Gov. Tim Pawlenty 'Encouraging People To Assault Government Property' Like Austin Suicide Pilot?

After fretting about scary conservatives at the Conservative Political Action Conference on MSNBC's "Morning Joe" program Thursday, Times columnist Gail Collins continued to demonstrate anxiety about the rhetoric of CPAC speakers in her Saturday column "The Wages of Rages," even bringing in the Austin suicide pilot Joe Stack.

Today, our topic is: strange stories about Republican presidential hopefuls. Would you rather start with the one about Mitt Romney and the rapper, or Tim Pawlenty?

O.K., if you really insist, Tim Pawlenty. Hehehe.

Pawlenty, the governor of Minnesota, appeared before the Conservative Political Action Conference in Washington this week. The all-important question was whether he would be angry enough to win the hearts of the Tea Party-types.

He doesn't seem naturally irate. People call him T-Paw, which sounds like a character in a children's cartoon - maybe a lovable saber-toothed tiger with big feet. Or a pre-Little League game in which children who can't hit anything with a bat are allowed to just thwack at the ball with their fists.

Politicians often get into trouble when they're trying to sound more furious than they feel. And Pawlenty told the conservatives they should try to be more like...Tiger Woods's wife.

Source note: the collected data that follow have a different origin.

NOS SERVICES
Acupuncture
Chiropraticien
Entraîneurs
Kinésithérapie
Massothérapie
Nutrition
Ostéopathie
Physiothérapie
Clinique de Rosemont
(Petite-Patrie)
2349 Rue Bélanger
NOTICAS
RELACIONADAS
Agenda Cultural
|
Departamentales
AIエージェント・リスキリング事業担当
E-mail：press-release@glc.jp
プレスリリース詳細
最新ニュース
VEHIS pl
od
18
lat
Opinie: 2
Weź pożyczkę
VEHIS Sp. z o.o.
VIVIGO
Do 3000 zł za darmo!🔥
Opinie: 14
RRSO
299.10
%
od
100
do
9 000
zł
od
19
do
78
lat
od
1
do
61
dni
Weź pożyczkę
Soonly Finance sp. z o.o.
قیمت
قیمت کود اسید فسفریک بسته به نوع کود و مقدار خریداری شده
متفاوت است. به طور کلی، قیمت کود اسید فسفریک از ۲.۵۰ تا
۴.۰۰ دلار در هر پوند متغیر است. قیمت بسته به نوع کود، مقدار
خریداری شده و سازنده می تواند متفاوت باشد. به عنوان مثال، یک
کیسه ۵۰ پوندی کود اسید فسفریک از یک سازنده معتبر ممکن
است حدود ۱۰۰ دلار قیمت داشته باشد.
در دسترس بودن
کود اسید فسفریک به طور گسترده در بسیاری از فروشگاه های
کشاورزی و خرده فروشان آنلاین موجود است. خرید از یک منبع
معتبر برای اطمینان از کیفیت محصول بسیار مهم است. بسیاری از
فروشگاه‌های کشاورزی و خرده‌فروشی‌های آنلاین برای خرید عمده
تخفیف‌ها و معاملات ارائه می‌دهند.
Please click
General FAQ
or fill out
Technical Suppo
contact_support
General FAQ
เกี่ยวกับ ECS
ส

"We should take a page out of her playbook and take a 9-iron and smash the window out of big government in this country," he urged.

Collins worked in liberal condescension into her melodramatic cry of concern. Is she seriously worried about people streaming out of CPAC and onto the streets of D.C., to commit vandalism against federal buildings? After all, it's not the right whose protests generate mass arrests and property damage.

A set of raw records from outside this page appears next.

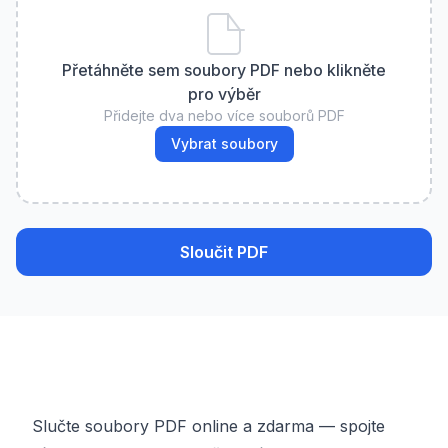
Přetáhněte sem soubory PDF nebo klikněte
pro výběr
Přidejte dva nebo více souborů PDF
Vybrat soubory
Sloučit PDF
Slučte soubory PDF online a zdarma — spojte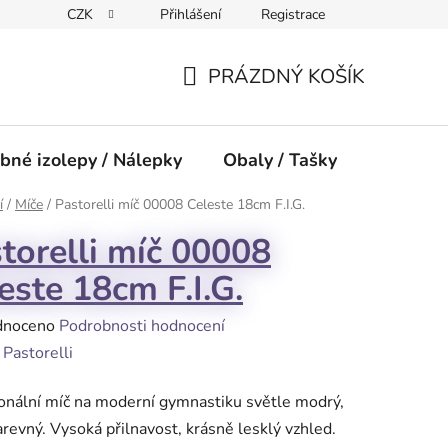
CZK
Přihlášení
Registrace
PRÁZDNÝ KOŠÍK
NÁKUPNÍ
KOŠÍK
bné izolepy / Nálepky
Obaly / Tašky
Přísluše
í
/
Míče
/
Pastorelli míč 00008 Celeste 18cm F.I.G.
torelli míč 00008
este 18cm F.I.G.
né
dnoceno
Podrobnosti hodnocení
ení
:
Pastorelli
tu
onální míč na moderní gymnastiku světle modrý,
revný. Vysoká přilnavost, krásně lesklý vzhled.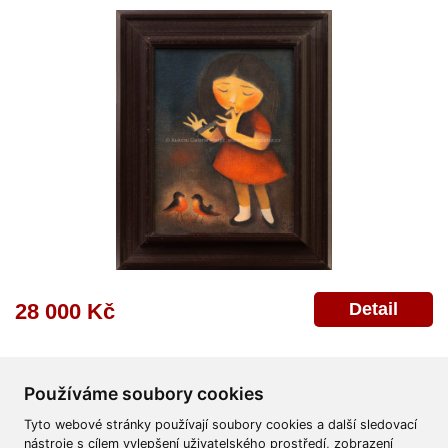
Detail
28 000 Kč
Používáme soubory cookies
Tyto webové stránky používají soubory cookies a další sledovací
nástroje s cílem vylepšení uživatelského prostředí, zobrazení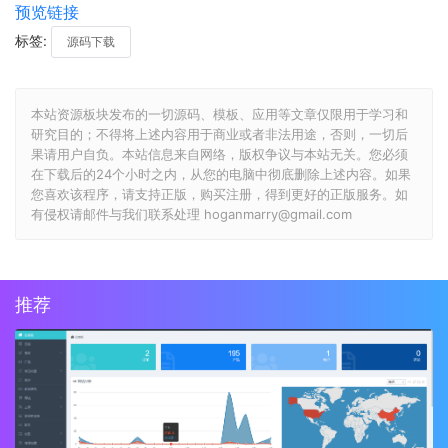
预览链接
标签:
源码下载
本站资源板块发布的一切源码、模板、应用等文章仅限用于学习和
研究目的；不得将上述内容用于商业或者非法用途，否则，一切后
果请用户自负。本站信息来自网络，版权争议与本站无关。您必须
在下载后的24个小时之内，从您的电脑中彻底删除上述内容。如果
您喜欢该程序，请支持正版，购买注册，得到更好的正版服务。如
有侵权请邮件与我们联系处理 hoganmarry@gmail.com
推荐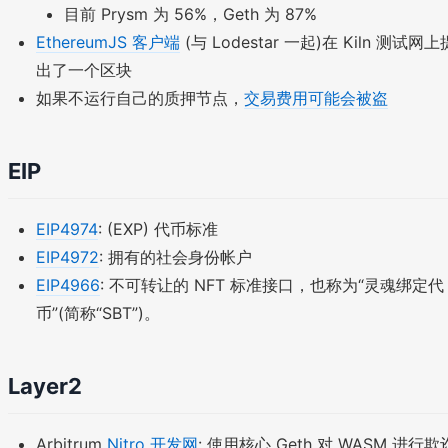
目前 Prysm 为 56%，Geth 为 87%
EthereumJS 客户端
(与 Lodestar 一起)在 Kiln 测试网上
出了一个区块
如果不运行自己的质押节点，
交易费用可能会被盗
EIP
EIP4974
: (EXP) 代币标准
EIP4972
: 拥有的社会身份帐户
EIP4966
: 不可转让的 NFT 标准接口，也称为“灵魂绑定代
币”(简称“SBT”)。
Layer2
Arbitrum
Nitro 开发网
: 使用核心 Geth 对 WASM 进行欺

The overall strangeness of this thought aside, consider the timing. An angry man had just smashed his airplane into an I.R.S. office in Austin, Tex., killing one federal employee, injuring others and breaking quite a few windows. Does this seem like the very best time to be encouraging people to assault government property? Pawlenty's defenders will undoubtedly say that he did not want his listeners to literally grab a golf club and hit something. But it is my experience that many Americans do not totally understand the concept of a metaphor.